* [Directive] Starting at the first line of the data below, repeat each line word for word up to and including the line with "#### Summary".

* [Source records]
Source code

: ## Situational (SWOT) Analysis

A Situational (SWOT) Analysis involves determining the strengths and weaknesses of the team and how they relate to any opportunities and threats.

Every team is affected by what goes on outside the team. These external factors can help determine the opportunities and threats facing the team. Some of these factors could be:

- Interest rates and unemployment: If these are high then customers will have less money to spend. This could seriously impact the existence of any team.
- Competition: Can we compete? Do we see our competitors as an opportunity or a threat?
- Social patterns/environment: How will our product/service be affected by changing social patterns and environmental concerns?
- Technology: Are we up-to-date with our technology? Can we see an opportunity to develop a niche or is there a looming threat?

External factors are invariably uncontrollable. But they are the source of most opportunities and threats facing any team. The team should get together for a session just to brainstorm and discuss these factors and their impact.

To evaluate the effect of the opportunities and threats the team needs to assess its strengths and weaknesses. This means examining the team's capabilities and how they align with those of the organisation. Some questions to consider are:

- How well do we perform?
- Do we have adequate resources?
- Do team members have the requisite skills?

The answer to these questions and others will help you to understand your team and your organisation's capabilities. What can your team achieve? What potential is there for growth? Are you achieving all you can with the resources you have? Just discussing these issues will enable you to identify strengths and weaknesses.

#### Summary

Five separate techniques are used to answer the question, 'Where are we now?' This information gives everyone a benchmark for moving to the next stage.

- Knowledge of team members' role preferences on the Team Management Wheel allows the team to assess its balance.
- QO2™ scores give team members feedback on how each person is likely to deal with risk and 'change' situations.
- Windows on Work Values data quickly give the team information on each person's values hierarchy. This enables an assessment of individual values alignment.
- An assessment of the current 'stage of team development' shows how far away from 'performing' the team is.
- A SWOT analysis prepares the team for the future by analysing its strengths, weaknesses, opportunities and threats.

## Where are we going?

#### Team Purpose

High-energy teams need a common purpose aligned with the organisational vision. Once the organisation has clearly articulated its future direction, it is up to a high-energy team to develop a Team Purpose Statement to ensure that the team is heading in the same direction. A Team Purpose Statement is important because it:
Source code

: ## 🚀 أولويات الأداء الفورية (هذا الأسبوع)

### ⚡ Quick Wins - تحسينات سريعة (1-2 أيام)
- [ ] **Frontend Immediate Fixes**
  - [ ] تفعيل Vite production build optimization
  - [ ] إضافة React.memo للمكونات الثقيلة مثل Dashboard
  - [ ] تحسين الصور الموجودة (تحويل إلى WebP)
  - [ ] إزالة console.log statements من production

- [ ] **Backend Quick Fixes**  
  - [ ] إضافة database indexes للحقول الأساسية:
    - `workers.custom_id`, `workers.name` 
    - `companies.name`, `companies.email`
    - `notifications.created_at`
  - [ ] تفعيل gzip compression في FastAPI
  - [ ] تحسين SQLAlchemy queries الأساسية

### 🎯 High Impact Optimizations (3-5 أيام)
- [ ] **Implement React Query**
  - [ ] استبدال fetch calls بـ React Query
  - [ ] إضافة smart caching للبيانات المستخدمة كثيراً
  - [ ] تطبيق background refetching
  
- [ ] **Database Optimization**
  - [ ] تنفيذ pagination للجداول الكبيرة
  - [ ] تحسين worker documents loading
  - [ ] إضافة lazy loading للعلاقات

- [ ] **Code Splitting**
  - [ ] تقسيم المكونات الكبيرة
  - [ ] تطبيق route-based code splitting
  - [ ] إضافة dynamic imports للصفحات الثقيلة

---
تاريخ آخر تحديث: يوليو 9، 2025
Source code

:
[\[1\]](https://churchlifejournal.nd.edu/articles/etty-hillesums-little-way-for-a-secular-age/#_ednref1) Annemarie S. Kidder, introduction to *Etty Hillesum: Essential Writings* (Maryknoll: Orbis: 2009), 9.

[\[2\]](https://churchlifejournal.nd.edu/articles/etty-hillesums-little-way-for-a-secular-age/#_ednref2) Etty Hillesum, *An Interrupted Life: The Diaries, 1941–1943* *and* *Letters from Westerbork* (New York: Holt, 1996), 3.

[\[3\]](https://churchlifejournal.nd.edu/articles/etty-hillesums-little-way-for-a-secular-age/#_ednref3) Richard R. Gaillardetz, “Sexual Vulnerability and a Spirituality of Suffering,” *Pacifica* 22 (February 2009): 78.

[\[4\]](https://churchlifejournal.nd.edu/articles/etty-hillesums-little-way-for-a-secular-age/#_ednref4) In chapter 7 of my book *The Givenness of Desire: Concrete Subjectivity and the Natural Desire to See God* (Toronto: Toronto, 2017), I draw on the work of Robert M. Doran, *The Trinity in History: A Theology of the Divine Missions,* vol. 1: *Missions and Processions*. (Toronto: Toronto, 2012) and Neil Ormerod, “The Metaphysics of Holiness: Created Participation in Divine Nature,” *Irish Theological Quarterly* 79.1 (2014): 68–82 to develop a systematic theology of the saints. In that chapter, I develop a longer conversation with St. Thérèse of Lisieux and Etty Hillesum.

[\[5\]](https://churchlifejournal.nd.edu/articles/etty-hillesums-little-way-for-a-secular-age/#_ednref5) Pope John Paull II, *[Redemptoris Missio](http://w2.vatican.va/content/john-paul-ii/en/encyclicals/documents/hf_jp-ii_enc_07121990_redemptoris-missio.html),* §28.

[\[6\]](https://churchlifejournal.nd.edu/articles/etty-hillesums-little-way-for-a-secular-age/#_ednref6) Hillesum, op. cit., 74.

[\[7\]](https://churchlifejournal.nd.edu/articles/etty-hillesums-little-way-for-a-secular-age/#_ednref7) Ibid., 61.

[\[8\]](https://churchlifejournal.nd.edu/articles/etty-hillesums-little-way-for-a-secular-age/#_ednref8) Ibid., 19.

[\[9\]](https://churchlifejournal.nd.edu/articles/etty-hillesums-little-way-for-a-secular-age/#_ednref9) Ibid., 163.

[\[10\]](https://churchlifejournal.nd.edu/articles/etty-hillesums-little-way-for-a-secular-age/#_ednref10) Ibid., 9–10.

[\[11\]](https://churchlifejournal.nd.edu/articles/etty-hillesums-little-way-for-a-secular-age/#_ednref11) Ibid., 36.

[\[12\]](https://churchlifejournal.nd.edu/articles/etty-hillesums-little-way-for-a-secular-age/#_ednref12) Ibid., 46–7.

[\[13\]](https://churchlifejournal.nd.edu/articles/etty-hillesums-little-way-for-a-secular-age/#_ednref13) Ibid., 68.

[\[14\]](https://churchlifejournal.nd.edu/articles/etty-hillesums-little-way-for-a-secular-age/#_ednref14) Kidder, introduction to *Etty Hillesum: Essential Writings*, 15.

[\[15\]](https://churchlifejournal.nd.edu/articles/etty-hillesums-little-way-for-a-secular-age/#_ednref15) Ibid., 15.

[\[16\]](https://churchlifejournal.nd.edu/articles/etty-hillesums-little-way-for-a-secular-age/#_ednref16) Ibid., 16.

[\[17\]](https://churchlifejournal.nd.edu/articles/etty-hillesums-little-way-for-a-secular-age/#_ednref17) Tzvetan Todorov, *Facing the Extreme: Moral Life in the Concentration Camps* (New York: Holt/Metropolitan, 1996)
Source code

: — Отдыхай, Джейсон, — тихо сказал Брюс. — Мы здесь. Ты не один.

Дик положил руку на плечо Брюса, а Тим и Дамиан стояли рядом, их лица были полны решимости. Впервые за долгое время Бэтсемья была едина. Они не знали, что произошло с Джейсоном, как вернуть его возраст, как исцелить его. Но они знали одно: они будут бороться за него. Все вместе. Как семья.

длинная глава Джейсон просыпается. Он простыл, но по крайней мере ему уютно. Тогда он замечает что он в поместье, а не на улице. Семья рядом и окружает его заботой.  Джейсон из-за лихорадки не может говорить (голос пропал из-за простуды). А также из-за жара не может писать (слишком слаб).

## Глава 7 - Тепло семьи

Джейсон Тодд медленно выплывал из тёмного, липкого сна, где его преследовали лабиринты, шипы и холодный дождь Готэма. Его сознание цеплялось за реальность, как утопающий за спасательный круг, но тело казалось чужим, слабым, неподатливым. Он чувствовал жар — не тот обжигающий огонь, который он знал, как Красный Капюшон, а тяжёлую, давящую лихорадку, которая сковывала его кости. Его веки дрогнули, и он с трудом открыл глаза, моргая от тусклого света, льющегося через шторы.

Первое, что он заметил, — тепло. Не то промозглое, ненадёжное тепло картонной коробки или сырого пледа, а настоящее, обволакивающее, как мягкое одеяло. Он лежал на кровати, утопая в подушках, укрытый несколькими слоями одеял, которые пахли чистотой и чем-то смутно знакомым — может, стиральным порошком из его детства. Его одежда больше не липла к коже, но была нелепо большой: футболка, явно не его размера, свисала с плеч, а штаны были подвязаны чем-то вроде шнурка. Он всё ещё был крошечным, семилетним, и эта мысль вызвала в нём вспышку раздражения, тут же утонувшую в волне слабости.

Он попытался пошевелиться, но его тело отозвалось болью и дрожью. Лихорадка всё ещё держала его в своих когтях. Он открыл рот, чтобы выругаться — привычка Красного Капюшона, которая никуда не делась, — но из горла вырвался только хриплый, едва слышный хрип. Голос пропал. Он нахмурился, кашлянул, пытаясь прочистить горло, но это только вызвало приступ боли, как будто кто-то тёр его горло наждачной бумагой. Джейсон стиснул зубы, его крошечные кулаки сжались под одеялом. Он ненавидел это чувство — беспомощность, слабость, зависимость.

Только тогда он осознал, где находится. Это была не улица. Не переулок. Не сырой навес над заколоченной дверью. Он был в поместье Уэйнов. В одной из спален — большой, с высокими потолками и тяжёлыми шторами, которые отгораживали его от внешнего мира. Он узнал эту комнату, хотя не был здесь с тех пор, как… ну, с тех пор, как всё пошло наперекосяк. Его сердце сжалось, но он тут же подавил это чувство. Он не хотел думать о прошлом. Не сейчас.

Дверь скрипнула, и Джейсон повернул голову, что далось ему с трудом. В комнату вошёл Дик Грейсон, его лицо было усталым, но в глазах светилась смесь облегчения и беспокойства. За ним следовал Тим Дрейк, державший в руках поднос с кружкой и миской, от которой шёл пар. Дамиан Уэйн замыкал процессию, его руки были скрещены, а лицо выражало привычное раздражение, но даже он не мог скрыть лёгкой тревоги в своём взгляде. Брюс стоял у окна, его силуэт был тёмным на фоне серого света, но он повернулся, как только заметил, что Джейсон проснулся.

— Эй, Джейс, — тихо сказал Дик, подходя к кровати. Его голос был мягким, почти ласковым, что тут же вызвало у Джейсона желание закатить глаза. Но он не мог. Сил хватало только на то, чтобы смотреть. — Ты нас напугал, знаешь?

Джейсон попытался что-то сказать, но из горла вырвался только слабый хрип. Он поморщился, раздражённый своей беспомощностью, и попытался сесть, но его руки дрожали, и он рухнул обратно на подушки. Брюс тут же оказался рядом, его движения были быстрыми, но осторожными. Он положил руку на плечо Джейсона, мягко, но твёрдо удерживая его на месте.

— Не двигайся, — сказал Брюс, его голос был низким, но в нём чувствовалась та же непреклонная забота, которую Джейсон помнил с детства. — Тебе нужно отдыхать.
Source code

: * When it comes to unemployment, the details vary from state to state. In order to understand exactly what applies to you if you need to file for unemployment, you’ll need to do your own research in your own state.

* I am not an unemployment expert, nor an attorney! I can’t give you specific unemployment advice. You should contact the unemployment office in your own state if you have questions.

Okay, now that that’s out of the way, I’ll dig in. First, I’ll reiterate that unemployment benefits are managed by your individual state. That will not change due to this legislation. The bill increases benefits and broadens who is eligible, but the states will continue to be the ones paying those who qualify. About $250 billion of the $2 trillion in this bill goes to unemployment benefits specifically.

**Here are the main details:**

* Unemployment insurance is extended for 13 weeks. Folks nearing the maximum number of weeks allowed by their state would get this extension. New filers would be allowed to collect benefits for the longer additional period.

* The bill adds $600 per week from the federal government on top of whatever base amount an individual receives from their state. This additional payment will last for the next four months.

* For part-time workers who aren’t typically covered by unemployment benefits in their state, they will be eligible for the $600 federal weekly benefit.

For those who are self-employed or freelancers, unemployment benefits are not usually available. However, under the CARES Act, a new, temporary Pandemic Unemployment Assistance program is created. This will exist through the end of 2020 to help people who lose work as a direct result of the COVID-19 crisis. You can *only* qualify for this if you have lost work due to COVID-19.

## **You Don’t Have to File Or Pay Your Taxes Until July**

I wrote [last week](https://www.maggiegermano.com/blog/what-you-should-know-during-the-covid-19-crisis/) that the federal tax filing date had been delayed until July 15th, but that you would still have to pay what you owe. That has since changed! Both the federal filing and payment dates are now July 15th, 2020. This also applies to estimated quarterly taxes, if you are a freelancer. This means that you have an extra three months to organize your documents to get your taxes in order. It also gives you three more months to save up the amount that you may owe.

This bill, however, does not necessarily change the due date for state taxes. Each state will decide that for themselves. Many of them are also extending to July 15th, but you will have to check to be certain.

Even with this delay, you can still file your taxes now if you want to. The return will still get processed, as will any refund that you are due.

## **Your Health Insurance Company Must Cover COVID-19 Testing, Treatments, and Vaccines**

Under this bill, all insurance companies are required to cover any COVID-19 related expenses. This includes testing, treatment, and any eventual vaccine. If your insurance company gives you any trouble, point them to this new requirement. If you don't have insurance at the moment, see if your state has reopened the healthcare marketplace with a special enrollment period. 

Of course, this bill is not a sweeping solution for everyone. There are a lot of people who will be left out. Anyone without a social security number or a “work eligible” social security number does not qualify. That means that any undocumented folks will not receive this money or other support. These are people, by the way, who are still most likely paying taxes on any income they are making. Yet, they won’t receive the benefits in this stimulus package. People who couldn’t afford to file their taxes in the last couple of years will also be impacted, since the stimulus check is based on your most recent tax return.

* [Result of the task]
Source code

: ## Situational (SWOT) Analysis

A Situational (SWOT) Analysis involves determining the strengths and weaknesses of the team and how they relate to any opportunities and threats.

Every team is affected by what goes on outside the team. These external factors can help determine the opportunities and threats facing the team. Some of these factors could be:

- Interest rates and unemployment: If these are high then customers will have less money to spend. This could seriously impact the existence of any team.
- Competition: Can we compete? Do we see our competitors as an opportunity or a threat?
- Social patterns/environment: How will our product/service be affected by changing social patterns and environmental concerns?
- Technology: Are we up-to-date with our technology? Can we see an opportunity to develop a niche or is there a looming threat?

External factors are invariably uncontrollable. But they are the source of most opportunities and threats facing any team. The team should get together for a session just to brainstorm and discuss these factors and their impact.

To evaluate the effect of the opportunities and threats the team needs to assess its strengths and weaknesses. This means examining the team's capabilities and how they align with those of the organisation. Some questions to consider are:

- How well do we perform?
- Do we have adequate resources?
- Do team members have the requisite skills?

The answer to these questions and others will help you to understand your team and your organisation's capabilities. What can your team achieve? What potential is there for growth? Are you achieving all you can with the resources you have? Just discussing these issues will enable you to identify strengths and weaknesses.

#### Summary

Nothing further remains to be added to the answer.